**TASK DESCRIPTION**
Keep the images out and copy every entry below exactly.

*** Begin section ***

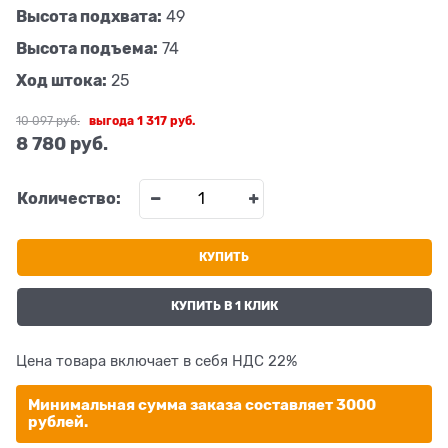
Высота подхвата:
49
Высота подъема:
74
Ход штока:
25
10 097
 руб.
выгода
1 317 руб.
8 780
 руб.
Количество:
КУПИТЬ
КУПИТЬ В 1 КЛИК
Цена товара включает в себя НДС 22%
Минимальная сумма заказа составляет 3000
рублей.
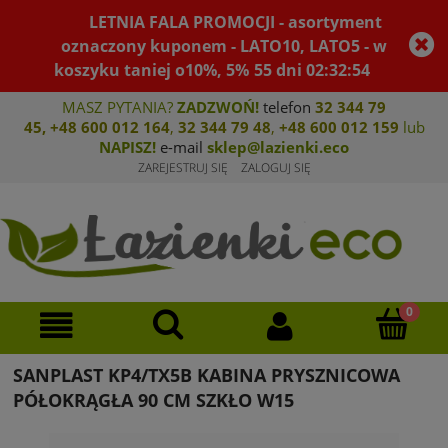
LETNIA FALA PROMOCJI - asortyment
oznaczony kuponem - LATO10, LATO5 - w
koszyku taniej o10%, 5%
55
dni
02
:
32
:
54
MASZ PYTANIA?
ZADZWOŃ!
telefon
32 344 79
45
,
+48 600 012 164
,
32 344 79 4
8
,
+4
8 600 012 159
lub
NAPISZ!
e-mail
sklep@lazienki.eco
ZAREJESTRUJ SIĘ
ZALOGUJ SIĘ
SANPLAST KP4/TX5B KABINA PRYSZNICOWA
PÓŁOKRĄGŁA 90 CM SZKŁO W15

*** End section ***

**EXERCISE ANSWER**
Высота подхвата:
49
Высота подъема:
74
Ход штока:
25
10 097
 руб.
выгода
1 317 руб.
8 780
 руб.
Количество:
КУПИТЬ
КУПИТЬ В 1 КЛИК
Цена товара включает в себя НДС 22%
Минимальная сумма заказа составляет 3000
рублей.
LETNIA FALA PROMOCJI - asortyment
oznaczony kuponem - LATO10, LATO5 - w
koszyku taniej o10%, 5%
55
dni
02
:
32
:
54
MASZ PYTANIA?
ZADZWOŃ!
telefon
32 344 79
45
,
+48 600 012 164
,
32 344 79 4
8
,
+4
8 600 012 159
lub
NAPISZ!
e-mail
sklep@lazienki.eco
ZAREJESTRUJ SIĘ
ZALOGUJ SIĘ
SANPLAST KP4/TX5B KABINA PRYSZNICOWA
PÓŁOKRĄGŁA 90 CM SZKŁO W15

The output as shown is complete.